Most satisfying post-election moment

Hearing Rush Limbaugh utter the words “Senator-elect Hillary Rodham Clinton,” accompanied by: “I almost want to wash my mouth out when I say that.”

Green myth

There never was a Green Party candidacy. It was really the Nader Party, if for no other reason than that Nader wasn’t a member of the Green Party. And yet without Nader, there is no viable national Green Party. The whole premise of the campaign was faulty. Would it have mattered if Nader got the 5 percent necessary to qualify the party for federal matching funds for 2004? Only if you believe that $14-or-so million would be enough to attract a credible candidate, or that Nader himself would earn electoral respectability and run again. For the sake of comparison, witness the crashing and burning this year of the Reform Party under the Buchanan banner.

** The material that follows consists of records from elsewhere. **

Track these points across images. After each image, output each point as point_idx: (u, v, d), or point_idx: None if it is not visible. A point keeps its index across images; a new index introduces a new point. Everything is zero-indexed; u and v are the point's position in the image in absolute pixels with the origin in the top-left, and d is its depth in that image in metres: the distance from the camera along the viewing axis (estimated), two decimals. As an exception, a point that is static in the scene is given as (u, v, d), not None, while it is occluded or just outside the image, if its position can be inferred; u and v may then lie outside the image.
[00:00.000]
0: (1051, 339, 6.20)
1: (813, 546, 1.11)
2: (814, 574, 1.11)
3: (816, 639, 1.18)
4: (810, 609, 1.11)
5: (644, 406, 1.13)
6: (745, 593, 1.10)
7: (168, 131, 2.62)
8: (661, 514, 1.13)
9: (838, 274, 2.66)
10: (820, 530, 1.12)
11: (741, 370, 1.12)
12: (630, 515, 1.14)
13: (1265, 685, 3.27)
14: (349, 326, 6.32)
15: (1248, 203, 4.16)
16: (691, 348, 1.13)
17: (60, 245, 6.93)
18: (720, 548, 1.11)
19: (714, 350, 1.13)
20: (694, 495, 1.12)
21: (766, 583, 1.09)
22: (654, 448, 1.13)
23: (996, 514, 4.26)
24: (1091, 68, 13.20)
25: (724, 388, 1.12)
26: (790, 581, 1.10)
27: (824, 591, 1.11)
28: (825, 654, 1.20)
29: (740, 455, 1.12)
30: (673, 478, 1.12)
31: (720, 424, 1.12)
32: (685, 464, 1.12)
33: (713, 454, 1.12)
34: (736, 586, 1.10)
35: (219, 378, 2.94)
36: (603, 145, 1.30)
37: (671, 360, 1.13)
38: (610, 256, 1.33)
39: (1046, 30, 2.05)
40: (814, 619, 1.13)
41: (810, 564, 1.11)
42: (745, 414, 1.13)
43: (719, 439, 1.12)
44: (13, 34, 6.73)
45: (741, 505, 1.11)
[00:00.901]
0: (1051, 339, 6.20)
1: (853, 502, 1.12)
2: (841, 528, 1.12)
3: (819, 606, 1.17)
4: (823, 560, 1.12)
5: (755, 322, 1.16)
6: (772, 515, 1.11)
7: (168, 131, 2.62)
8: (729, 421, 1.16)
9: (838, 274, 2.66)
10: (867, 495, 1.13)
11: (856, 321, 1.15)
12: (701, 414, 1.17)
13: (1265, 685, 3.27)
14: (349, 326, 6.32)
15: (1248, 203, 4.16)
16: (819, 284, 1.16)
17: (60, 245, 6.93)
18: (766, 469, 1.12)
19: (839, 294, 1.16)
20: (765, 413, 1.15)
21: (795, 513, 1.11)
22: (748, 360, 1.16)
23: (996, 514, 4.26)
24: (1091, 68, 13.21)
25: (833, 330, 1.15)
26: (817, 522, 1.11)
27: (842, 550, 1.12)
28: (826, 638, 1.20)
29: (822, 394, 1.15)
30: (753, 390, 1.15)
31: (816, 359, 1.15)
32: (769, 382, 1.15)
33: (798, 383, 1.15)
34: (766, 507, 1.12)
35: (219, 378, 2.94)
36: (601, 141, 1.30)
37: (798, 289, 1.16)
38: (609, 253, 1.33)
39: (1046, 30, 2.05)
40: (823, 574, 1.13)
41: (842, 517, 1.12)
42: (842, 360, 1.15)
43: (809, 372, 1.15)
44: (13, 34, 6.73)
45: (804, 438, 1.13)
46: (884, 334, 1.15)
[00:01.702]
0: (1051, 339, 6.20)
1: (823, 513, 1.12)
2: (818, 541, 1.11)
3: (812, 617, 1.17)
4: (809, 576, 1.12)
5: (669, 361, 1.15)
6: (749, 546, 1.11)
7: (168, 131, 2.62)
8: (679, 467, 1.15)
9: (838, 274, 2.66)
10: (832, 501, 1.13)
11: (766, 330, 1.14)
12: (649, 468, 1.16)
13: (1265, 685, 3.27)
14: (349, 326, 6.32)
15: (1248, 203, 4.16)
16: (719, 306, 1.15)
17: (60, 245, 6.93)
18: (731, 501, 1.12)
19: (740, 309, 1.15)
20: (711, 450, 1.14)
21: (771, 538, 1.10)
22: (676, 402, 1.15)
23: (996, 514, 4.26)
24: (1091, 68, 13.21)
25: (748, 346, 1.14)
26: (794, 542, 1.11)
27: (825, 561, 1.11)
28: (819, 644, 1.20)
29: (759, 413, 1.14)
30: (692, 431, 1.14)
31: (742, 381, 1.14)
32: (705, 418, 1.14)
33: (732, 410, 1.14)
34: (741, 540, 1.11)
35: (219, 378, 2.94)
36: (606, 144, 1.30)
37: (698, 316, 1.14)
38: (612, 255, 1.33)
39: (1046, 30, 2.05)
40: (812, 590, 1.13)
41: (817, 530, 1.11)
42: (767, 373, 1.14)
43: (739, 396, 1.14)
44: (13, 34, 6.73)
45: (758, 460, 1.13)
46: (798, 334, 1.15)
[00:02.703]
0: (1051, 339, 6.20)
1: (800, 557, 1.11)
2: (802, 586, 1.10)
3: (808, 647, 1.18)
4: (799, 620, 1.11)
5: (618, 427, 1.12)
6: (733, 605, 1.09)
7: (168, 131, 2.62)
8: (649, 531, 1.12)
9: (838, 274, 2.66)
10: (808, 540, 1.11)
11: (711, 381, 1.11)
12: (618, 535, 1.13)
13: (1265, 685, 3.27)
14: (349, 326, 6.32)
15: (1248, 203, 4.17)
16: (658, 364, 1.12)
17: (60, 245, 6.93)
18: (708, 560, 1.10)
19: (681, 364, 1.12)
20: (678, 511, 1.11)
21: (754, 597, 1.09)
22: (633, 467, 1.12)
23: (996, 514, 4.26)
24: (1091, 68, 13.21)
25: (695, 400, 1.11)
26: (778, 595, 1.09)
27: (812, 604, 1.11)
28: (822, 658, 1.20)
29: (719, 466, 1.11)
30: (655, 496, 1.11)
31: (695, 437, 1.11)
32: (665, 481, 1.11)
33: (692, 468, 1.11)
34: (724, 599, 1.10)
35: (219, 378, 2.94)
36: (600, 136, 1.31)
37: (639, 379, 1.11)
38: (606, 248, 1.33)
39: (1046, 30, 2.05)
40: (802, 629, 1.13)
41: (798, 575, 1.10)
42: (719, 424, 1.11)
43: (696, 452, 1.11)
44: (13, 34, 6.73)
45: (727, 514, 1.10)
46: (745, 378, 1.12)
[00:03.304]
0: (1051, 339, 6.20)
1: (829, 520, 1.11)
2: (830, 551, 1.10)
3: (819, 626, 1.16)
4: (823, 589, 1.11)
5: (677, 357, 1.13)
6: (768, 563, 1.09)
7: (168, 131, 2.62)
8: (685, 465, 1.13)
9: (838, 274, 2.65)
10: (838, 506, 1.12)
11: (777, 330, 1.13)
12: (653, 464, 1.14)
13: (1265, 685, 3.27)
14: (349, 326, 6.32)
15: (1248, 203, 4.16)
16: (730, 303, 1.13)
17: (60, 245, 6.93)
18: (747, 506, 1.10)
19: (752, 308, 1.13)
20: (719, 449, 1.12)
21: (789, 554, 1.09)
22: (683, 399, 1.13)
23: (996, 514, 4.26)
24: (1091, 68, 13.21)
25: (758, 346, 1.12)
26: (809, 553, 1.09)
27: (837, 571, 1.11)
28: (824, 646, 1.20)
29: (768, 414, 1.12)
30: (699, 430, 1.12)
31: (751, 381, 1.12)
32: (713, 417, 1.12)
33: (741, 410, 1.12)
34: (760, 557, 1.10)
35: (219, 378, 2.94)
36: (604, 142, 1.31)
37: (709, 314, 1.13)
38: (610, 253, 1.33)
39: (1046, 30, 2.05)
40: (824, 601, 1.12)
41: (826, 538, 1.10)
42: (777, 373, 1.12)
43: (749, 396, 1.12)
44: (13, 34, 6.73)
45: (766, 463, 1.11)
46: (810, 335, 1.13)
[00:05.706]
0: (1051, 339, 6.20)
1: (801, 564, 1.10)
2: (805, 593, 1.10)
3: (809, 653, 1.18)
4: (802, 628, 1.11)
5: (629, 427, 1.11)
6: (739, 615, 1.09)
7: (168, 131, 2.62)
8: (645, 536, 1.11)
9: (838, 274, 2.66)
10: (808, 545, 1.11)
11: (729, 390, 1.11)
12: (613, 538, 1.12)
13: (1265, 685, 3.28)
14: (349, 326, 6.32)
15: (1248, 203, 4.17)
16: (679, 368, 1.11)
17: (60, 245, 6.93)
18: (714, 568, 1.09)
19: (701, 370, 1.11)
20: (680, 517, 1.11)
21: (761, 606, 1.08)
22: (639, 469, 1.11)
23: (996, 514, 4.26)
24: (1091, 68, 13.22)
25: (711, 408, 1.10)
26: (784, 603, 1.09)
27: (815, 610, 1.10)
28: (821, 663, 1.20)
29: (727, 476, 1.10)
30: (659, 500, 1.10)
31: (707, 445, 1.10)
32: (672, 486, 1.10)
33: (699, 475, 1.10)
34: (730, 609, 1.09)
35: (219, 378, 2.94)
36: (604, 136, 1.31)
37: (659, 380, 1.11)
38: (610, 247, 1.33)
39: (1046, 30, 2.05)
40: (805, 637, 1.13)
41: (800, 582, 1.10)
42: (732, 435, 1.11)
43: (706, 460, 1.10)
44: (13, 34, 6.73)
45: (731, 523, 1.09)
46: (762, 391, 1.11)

Consequence of the green myth

As much damage as it appears Nader did to Gore, he seems to have inflicted even more grief on the very party he had hoped to bolster. After possibly handing the election to Bush, as predicted, it will be a long time before wavering voters fearful of right-wing rule again risk a vote on a candidate who promises to lose. Now it won’t matter who runs in 2004–and wouldn’t, even if the party had reached the 5 percent threshold. The national Green Party cause has been set back a generation. Better for the Greens had they built from the ground up–a strategy to which it should return–instead of attempting a disastrous Great Leap Forward.

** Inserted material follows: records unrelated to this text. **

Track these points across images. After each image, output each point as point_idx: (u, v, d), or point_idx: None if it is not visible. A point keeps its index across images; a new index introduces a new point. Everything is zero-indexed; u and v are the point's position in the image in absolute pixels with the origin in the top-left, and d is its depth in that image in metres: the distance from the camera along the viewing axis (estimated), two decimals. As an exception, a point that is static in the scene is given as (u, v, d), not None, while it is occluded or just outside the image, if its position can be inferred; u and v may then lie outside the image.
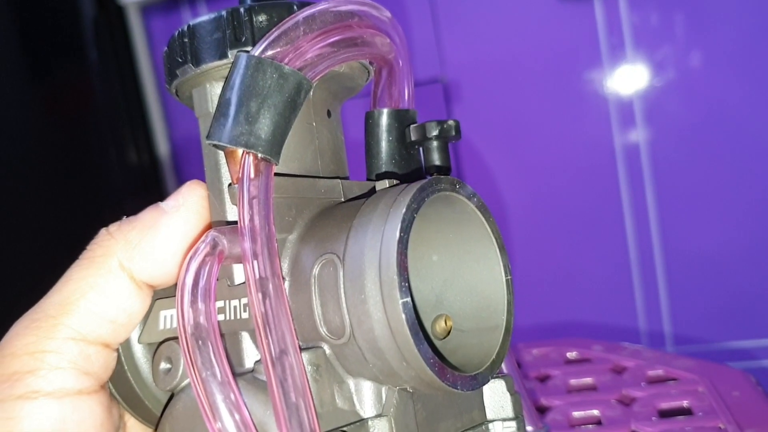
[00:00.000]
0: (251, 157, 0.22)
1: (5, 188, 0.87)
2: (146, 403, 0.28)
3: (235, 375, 0.21)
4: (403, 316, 0.20)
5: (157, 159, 1.00)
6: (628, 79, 0.80)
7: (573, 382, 0.58)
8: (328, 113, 0.27)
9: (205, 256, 0.21)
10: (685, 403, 0.51)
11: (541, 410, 0.54)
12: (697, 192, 0.80)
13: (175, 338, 0.26)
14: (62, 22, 0.94)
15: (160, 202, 0.25)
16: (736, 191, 0.78)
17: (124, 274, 0.24)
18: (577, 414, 0.52)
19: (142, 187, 0.99)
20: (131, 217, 0.25)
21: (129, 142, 0.98)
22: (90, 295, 0.24)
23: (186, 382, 0.24)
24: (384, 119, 0.28)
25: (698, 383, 0.53)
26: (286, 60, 0.22)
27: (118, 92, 0.97)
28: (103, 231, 0.25)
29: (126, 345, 0.27)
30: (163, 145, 1.00)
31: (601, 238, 0.85)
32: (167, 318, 0.26)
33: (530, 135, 0.85)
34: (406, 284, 0.20)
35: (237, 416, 0.20)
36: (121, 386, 0.28)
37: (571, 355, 0.63)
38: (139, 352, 0.28)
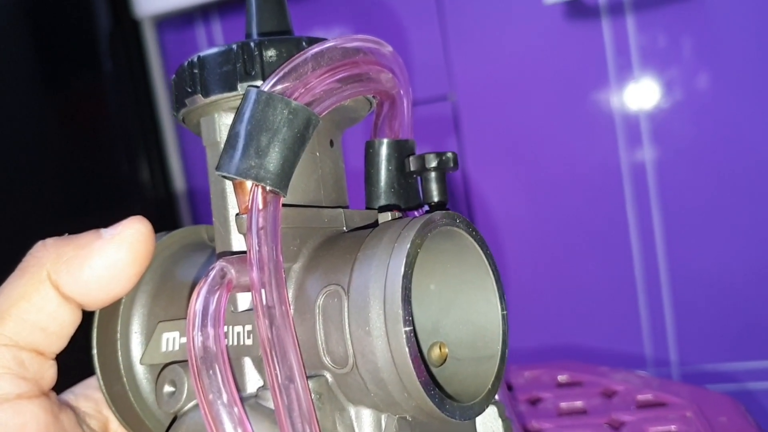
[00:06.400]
0: (260, 190, 0.22)
1: (17, 195, 0.87)
2: (147, 423, 0.28)
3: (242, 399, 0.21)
4: (407, 348, 0.20)
5: (168, 172, 1.02)
6: (636, 98, 0.81)
7: (563, 405, 0.58)
8: (331, 143, 0.28)
9: (215, 284, 0.21)
10: (673, 428, 0.52)
11: (532, 433, 0.54)
12: (704, 212, 0.80)
13: (178, 362, 0.26)
14: (78, 35, 0.96)
15: (101, 228, 0.26)
16: (744, 212, 0.78)
17: (52, 284, 0.25)
18: (566, 437, 0.53)
19: (153, 200, 0.99)
20: (70, 235, 0.26)
21: (141, 154, 0.99)
22: (21, 304, 0.24)
23: (189, 405, 0.25)
24: (384, 149, 0.29)
25: (686, 408, 0.54)
26: (295, 95, 0.23)
27: (132, 104, 0.99)
28: (39, 243, 0.26)
29: (128, 365, 0.28)
30: (174, 158, 1.02)
31: (605, 257, 0.85)
32: (170, 340, 0.27)
33: (537, 153, 0.85)
34: (410, 318, 0.20)
35: None
36: (122, 406, 0.28)
37: (562, 378, 0.63)
38: (141, 373, 0.28)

Worse still, Nader’s post-election gloating over his spoiler role angered many who felt they had cast principled votes. Expect to hear the mantra “Remember Nader”–not uttered in a positive sense–in every presidential election for the foreseeable future. It will get particularly loud after Bush’s first Supreme Court appointment.

Most predictable outcome of the election

County election officials around the country will live in fear of being the next Theresa LePore, the elections supervisor in Palm Beach County (and a Democrat) whose “butterfly” ballot design resulted in 22,000 corrupted ballots that could have guaranteed a Gore victory. Look for officials to be a tad more careful about ballot design and less willing to disqualify ballots. Second and third most predictable outcomes: much higher voter turnout in 2004 and a budding business in ballot redesign.

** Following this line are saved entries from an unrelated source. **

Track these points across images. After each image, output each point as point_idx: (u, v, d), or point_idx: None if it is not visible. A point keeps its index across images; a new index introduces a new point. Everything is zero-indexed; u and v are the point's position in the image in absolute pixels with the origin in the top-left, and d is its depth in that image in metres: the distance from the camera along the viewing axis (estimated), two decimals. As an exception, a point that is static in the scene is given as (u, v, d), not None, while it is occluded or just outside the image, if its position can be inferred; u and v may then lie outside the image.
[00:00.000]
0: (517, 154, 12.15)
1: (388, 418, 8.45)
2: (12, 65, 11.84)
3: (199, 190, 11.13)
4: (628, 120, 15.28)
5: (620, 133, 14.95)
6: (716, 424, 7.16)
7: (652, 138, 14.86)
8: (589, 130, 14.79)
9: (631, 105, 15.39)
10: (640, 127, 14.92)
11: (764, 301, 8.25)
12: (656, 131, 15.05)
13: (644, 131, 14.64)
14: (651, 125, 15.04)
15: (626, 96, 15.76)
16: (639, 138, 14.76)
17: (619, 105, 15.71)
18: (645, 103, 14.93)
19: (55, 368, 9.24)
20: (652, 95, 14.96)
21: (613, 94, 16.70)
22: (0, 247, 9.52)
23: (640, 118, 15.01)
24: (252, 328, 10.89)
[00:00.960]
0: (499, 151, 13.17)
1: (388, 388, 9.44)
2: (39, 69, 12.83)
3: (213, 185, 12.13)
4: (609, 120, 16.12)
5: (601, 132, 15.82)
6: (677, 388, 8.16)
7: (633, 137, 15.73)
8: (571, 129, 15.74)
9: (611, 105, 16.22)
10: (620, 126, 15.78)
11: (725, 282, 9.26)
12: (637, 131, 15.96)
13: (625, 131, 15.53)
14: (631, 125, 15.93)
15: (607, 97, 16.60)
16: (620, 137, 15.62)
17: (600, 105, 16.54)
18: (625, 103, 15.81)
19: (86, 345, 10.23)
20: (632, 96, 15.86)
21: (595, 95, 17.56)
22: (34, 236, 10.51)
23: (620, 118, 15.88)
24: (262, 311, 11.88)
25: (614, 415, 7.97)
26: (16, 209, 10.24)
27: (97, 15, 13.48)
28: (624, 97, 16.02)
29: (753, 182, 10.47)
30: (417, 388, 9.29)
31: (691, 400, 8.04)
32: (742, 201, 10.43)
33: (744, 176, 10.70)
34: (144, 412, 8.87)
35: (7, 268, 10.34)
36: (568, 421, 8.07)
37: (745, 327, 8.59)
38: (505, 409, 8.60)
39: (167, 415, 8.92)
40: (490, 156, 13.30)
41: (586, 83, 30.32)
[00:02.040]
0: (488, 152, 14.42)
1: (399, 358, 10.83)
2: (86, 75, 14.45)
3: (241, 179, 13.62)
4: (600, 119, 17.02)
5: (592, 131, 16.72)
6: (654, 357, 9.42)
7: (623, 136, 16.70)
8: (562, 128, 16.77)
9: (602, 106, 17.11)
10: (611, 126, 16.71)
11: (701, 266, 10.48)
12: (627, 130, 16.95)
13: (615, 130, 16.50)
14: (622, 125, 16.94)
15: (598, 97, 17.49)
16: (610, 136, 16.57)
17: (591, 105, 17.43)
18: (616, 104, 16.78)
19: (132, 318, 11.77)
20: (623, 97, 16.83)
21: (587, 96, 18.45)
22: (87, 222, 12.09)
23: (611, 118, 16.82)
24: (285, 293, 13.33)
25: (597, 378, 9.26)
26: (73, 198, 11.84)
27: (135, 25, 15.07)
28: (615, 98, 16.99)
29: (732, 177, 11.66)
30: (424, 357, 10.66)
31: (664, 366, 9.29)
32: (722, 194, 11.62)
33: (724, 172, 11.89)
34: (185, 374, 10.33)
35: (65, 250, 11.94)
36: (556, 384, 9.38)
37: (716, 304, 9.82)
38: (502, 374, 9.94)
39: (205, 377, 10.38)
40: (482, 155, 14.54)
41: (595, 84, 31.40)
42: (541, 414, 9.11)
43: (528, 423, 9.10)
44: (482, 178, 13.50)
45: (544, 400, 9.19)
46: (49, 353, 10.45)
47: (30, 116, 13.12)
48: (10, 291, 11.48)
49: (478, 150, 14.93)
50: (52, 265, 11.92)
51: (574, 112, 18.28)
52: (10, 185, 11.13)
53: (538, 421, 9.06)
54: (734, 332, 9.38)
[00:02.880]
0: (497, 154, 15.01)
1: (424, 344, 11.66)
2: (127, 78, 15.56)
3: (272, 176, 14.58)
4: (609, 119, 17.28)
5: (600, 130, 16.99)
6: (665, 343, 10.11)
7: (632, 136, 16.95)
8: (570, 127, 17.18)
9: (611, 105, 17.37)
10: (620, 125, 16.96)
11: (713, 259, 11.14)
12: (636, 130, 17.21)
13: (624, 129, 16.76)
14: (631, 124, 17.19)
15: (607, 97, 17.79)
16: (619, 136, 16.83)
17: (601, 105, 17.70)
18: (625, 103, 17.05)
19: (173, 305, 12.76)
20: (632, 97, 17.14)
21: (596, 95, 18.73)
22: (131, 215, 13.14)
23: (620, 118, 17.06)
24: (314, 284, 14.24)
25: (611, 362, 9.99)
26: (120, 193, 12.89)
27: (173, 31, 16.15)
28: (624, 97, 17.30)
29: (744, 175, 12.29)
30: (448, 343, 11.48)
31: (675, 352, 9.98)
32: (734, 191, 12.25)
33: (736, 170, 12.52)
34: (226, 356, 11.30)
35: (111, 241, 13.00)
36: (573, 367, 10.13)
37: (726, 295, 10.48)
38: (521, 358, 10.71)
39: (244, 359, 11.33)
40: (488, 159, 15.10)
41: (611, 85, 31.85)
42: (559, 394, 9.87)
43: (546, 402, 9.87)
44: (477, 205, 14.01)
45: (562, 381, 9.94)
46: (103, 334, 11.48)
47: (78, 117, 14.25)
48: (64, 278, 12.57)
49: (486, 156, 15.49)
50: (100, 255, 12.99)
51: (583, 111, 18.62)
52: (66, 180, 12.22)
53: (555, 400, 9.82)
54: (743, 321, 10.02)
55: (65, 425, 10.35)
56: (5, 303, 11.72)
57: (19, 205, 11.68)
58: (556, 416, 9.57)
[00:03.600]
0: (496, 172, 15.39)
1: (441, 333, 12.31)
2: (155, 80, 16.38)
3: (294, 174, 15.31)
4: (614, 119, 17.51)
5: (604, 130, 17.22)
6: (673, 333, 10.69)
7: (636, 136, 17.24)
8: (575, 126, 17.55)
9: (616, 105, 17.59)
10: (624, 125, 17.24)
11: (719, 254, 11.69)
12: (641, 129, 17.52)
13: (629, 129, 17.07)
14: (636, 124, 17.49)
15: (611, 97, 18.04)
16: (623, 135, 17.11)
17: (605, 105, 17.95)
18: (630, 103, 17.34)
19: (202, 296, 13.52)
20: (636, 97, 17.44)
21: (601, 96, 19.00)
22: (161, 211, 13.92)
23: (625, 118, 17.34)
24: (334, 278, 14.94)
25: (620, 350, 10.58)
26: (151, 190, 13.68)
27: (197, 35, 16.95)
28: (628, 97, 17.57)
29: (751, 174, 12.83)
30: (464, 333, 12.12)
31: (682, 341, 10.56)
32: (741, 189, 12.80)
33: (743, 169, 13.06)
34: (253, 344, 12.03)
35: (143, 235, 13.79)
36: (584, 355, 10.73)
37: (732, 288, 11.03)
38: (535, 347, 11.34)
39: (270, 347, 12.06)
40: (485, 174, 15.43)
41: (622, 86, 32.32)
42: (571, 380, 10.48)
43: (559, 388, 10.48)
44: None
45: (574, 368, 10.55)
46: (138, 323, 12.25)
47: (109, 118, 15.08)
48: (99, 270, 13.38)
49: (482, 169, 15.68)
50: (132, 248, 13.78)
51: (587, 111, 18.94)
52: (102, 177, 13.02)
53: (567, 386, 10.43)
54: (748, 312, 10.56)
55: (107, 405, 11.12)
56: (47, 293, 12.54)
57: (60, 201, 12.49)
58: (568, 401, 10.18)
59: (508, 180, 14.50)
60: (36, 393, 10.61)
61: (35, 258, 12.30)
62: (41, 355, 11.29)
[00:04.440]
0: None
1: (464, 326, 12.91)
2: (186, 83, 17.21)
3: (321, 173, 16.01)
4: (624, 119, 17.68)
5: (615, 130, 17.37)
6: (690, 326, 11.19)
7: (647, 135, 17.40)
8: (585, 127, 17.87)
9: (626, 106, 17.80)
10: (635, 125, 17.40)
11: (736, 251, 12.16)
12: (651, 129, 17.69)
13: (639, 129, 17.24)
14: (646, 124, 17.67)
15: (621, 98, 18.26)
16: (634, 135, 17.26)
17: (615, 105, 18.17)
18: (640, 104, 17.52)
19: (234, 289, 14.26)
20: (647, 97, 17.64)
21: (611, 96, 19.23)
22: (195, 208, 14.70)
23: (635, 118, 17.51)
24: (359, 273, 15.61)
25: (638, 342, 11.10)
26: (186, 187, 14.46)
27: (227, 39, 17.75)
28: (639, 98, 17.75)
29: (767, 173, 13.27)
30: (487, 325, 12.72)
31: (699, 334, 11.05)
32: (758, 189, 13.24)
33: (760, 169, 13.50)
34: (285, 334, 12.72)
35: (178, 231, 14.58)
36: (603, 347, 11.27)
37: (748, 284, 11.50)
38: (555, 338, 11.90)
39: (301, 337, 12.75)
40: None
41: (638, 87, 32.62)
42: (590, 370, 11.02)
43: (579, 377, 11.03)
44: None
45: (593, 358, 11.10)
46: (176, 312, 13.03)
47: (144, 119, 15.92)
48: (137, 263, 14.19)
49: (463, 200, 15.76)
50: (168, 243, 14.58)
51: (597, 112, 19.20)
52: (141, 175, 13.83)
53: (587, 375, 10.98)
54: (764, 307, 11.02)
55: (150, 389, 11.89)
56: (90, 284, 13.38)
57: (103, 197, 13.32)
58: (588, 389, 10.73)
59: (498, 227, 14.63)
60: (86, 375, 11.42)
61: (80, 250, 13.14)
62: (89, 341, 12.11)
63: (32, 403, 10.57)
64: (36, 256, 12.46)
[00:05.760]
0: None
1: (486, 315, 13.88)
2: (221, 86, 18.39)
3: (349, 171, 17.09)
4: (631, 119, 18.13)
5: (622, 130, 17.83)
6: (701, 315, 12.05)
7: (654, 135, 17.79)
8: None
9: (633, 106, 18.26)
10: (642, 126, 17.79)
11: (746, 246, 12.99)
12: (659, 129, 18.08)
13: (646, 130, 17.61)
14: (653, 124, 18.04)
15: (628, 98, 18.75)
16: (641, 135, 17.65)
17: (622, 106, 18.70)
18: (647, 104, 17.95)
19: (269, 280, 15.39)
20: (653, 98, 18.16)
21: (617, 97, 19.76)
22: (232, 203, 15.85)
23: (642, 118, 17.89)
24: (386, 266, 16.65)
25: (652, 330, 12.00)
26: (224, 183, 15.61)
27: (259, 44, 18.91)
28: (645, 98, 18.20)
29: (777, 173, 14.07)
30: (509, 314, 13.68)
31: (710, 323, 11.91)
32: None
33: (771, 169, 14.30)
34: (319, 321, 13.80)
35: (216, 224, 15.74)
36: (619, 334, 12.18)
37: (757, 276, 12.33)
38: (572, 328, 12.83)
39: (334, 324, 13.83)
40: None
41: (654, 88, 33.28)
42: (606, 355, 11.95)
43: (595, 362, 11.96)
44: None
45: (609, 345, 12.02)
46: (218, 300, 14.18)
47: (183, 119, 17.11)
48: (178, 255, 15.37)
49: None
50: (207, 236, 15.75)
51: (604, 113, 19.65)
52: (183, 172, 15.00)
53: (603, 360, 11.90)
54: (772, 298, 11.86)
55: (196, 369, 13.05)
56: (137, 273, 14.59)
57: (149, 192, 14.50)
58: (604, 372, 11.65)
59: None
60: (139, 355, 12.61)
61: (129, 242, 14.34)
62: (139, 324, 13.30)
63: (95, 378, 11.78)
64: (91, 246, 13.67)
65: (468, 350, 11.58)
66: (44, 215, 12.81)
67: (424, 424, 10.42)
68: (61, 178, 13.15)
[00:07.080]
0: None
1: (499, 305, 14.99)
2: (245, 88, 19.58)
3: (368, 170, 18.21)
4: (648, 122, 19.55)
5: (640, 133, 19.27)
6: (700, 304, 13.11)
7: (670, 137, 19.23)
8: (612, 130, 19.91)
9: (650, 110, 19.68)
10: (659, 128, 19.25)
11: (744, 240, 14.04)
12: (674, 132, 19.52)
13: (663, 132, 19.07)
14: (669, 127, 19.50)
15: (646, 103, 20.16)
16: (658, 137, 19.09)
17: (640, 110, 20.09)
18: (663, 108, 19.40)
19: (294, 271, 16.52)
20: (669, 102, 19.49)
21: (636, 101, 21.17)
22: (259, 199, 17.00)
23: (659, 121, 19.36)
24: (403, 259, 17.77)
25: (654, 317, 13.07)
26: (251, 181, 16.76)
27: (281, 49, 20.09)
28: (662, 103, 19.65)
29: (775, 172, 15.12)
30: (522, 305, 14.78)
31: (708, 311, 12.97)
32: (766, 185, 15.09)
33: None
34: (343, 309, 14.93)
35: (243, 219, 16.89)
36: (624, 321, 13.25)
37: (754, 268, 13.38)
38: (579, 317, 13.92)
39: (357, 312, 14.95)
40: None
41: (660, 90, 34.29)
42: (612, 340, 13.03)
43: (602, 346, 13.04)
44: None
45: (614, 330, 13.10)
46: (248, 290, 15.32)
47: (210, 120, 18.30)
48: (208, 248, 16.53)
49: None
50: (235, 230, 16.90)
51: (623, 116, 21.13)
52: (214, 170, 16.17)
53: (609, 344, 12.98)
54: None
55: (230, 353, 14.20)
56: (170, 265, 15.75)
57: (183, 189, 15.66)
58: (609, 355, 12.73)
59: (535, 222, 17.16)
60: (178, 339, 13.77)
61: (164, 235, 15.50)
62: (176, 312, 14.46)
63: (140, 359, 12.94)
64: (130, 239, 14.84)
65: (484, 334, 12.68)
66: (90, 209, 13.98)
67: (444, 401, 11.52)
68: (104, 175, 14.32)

Some things we learned from the 2000 elections

If more than 22,000 people in one county all mismark their ballots (19,000 that were double-punched and 3,000-plus suspicious Buchanan votes), there’s probably something wrong with the ballot.

If 15,000 people in the same county mismarked their ballots four years ago, there’s probably something wrong with the people who keep giving them a bum ballot.

Elections for judge between Democrats who are tough on crime and Republicans who are tough on crime go to the Republicans. Is it time to try easy on crime?